Chris Feifarek may have a penchant for the fantastical in literature, but when it comes to horse racing, he is nothing if not pragmatic.
On Friday morning, July 30, he sat in a box at Saratoga Race Course. It wasn’t his first trip to the track in upstate New York, but he’d never run a horse here before. He was on his own, and he was prepared for pretty much anything.

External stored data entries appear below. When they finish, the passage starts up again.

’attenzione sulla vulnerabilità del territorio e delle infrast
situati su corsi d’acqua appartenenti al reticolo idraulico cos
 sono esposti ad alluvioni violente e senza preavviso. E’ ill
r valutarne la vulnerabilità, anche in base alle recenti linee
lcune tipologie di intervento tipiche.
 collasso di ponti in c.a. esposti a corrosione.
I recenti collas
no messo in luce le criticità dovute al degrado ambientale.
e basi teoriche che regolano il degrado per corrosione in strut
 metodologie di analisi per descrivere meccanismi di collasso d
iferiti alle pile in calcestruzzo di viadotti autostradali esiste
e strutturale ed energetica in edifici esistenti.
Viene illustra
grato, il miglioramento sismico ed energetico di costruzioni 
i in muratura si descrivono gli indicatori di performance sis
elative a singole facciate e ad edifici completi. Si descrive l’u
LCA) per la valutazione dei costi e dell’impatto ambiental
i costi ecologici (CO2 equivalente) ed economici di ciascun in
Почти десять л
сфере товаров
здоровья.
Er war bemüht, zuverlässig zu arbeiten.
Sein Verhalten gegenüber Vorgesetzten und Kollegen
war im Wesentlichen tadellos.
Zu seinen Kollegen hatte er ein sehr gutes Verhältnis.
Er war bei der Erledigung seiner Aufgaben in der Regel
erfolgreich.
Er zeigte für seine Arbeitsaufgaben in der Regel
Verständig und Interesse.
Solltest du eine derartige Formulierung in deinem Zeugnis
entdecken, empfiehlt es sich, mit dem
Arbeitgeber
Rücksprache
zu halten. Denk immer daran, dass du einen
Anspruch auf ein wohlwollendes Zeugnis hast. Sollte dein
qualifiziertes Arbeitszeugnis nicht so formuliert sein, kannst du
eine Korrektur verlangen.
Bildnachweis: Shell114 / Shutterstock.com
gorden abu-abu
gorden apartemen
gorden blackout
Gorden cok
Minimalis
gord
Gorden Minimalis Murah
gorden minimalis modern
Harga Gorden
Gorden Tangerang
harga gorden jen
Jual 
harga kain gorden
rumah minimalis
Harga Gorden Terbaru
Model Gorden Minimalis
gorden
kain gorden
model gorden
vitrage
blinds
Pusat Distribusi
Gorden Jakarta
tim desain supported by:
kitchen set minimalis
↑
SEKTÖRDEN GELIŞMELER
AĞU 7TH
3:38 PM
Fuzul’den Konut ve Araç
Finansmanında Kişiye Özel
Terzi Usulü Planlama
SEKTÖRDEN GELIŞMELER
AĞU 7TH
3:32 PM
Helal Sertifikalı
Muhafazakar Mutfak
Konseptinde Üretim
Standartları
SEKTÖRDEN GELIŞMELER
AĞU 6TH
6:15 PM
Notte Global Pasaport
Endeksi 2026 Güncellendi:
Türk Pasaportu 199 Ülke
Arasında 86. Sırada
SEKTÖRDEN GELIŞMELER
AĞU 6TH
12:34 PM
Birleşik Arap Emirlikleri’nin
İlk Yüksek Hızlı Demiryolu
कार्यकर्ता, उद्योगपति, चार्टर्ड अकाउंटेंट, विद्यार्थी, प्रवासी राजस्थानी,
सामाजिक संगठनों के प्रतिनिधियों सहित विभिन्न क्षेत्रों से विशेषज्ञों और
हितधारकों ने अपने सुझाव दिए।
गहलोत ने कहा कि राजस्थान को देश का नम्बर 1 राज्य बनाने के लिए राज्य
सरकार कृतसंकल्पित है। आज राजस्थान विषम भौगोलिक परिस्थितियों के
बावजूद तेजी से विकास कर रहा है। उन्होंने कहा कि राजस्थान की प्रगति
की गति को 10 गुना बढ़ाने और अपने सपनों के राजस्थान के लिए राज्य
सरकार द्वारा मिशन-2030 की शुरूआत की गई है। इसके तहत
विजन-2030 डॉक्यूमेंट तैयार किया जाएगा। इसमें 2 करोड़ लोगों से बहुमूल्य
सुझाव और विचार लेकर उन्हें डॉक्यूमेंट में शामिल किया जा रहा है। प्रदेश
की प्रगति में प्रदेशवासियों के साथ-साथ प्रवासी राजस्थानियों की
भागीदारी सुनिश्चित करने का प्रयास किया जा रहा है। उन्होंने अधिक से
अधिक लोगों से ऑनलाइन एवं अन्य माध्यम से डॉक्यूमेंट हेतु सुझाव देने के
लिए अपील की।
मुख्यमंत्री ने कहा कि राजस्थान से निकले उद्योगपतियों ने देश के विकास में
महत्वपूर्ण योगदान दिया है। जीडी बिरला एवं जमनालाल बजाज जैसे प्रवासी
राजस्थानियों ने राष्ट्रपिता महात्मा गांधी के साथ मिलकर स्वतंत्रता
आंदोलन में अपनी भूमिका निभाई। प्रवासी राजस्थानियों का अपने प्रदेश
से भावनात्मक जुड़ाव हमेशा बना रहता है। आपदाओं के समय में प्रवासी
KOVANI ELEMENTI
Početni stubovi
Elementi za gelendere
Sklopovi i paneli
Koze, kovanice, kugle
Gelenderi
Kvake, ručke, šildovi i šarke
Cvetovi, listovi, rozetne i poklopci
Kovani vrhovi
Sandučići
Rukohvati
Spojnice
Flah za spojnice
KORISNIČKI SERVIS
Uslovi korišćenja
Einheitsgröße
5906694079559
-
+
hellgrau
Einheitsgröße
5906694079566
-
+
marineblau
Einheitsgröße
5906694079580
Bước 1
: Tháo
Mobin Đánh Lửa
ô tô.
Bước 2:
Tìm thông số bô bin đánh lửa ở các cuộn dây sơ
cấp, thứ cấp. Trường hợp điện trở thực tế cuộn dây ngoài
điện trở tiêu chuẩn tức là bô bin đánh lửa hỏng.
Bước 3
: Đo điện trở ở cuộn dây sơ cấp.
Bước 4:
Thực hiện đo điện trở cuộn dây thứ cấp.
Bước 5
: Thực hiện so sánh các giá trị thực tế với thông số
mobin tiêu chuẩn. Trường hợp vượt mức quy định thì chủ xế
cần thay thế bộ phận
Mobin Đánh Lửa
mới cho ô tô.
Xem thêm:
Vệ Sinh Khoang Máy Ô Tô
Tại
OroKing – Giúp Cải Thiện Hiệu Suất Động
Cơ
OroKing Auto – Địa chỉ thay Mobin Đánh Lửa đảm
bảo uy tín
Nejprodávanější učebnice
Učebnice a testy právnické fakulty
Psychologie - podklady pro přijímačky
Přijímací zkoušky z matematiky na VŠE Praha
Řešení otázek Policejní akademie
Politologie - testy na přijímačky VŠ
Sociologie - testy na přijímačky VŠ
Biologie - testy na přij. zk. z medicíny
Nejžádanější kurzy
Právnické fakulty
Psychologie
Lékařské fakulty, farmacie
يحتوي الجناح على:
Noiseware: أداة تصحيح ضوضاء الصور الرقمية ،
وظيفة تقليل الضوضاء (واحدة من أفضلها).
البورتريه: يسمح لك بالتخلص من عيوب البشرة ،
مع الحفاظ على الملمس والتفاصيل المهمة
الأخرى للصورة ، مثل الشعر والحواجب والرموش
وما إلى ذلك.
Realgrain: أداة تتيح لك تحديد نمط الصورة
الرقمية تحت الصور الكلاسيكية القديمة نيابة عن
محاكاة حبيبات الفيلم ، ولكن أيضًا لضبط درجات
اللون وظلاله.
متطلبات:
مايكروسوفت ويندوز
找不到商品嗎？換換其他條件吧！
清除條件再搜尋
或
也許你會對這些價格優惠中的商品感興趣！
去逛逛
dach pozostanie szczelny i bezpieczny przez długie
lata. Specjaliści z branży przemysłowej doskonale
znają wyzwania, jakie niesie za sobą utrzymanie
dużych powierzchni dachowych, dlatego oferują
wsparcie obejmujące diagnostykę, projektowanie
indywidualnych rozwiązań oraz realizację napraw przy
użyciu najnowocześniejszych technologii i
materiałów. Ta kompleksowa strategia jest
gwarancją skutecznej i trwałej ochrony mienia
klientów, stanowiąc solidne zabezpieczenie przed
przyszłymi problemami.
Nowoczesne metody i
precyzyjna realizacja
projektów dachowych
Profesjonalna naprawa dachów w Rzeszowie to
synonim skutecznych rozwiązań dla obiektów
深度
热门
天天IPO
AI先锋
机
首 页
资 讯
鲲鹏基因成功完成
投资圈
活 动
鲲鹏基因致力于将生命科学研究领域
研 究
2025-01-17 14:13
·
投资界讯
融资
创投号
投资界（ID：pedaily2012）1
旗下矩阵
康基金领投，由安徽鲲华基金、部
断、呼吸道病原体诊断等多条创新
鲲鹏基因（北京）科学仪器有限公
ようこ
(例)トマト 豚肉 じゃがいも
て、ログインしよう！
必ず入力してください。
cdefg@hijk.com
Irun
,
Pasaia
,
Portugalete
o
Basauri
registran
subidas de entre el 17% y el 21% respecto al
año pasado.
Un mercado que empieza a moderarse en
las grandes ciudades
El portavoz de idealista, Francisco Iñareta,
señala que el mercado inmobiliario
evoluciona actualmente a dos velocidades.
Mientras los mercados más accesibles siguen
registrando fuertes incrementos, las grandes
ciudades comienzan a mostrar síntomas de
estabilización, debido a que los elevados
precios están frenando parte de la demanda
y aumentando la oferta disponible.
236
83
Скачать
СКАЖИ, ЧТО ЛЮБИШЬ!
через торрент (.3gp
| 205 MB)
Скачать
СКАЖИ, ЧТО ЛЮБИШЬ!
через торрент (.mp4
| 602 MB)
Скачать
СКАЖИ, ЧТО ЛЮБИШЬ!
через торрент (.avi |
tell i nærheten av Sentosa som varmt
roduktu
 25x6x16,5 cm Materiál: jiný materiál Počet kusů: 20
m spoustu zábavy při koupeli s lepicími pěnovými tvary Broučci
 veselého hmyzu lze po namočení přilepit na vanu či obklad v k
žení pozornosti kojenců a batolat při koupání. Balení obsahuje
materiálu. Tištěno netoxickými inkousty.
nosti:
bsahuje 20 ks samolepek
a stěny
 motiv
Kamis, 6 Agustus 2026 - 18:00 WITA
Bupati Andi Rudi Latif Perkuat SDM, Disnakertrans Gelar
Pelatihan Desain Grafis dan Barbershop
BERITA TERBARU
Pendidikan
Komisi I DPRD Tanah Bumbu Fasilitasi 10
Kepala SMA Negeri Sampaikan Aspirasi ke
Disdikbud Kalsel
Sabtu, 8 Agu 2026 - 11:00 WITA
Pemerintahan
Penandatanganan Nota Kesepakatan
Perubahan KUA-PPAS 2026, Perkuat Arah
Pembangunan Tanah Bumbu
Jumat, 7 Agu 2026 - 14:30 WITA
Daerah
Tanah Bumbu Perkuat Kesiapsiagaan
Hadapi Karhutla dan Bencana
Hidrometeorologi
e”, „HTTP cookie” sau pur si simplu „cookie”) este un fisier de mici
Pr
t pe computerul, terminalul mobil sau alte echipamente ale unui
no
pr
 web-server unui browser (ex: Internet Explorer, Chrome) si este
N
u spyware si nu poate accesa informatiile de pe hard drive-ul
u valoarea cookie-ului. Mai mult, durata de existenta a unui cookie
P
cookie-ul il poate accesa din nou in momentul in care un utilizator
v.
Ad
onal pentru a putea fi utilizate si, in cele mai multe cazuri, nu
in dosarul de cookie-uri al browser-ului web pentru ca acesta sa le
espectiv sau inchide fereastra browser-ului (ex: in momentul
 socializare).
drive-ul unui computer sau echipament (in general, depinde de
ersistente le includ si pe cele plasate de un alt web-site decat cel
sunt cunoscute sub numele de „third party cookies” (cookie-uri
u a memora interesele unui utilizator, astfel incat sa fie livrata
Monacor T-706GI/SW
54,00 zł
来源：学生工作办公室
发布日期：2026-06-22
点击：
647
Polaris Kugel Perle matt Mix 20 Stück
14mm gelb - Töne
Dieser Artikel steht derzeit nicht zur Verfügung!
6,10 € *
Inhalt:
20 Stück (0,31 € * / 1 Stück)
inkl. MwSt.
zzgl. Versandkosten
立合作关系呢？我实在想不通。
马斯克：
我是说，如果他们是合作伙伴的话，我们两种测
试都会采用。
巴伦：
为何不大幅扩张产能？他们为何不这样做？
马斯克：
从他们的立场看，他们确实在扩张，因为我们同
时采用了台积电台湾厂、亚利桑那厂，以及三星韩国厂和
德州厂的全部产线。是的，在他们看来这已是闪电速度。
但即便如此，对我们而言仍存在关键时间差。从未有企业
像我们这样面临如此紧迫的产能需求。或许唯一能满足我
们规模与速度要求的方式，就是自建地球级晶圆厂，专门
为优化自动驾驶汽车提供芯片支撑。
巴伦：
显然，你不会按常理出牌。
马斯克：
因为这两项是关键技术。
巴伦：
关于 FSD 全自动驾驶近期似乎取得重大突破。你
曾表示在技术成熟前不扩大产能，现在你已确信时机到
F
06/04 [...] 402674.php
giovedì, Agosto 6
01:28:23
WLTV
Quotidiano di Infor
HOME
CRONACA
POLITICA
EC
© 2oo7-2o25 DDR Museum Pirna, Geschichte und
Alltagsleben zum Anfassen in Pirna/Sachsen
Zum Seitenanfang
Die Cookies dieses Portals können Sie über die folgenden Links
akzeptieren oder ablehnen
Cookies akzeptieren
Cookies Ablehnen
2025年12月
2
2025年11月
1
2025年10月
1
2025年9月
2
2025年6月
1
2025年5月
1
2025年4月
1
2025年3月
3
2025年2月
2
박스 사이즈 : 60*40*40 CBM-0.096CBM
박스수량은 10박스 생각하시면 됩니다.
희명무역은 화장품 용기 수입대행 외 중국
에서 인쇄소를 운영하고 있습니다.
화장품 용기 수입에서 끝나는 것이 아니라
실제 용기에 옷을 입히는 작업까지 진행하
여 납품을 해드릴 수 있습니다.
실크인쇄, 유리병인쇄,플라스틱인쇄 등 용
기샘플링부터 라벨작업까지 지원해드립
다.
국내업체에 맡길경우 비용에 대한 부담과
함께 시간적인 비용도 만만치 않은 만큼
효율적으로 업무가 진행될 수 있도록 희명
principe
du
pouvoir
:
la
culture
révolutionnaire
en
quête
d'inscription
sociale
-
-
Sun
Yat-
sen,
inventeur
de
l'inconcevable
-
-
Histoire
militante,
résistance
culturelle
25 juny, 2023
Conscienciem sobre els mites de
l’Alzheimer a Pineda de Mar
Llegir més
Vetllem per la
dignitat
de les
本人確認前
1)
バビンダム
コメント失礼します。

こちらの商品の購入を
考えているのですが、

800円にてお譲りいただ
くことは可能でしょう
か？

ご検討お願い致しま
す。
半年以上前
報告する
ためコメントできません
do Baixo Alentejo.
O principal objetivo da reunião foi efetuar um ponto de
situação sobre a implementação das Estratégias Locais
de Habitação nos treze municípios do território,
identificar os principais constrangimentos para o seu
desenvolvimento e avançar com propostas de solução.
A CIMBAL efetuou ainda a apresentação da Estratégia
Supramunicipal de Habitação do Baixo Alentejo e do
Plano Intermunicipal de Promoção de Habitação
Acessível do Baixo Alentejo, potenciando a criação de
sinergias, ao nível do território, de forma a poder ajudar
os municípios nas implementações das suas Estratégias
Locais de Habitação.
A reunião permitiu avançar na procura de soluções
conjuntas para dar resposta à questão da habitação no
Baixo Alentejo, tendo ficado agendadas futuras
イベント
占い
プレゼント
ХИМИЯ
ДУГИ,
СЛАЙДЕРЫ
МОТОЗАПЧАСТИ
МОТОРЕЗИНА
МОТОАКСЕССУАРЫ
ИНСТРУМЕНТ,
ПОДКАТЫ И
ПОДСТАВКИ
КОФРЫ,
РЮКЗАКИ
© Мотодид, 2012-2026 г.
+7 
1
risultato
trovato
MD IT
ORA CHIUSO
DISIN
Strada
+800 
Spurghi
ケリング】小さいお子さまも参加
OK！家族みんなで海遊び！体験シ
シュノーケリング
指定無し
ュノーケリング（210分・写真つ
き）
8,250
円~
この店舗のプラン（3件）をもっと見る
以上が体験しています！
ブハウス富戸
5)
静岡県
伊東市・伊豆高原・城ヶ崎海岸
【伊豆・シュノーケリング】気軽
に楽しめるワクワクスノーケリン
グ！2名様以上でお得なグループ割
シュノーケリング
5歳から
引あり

His three-year-old Beren was at Saratoga to run in the nine-furlong Curlin Stakes, one of two preps on the weekend for the Travers Stakes at the end of August. Beren came to Saratoga on a three-race win streak; his five lifetime wins had come at distances from six furlongs to a mile and a sixteenth, the latter at Parx in June in a race restricted to Pennsylvania-breds that he’d won by 9 1/2 lengths. Earlier this year, Feifarek and trainer Butch Reid took a shot with the son of Maryland-bred legend Silmaril, running him in the Bayshore Stakes (G3, seven furlongs) at Aqueduct Race Track in April.
“This race will help us determine what we do for the fall,” explained Feifarek. “Should we be thinking about the [nine-furlong] Pennsylvania Derby? He’s a Pennsylvania-bred, so he’d get double the purse money. Or should we go in the [six-furlong] Gallant Bob Stakes?”
Feifarek owns and bred Beren with long-time partner Susan Quick. He bought his first horse in 1982, and on the recommendation of his trainer at the time, he sent the horse to St. Omer’s farm, owned by Susan and her late husband Steve. When Feifarek and his wife went to visit, both a business relationship and a friendship were born.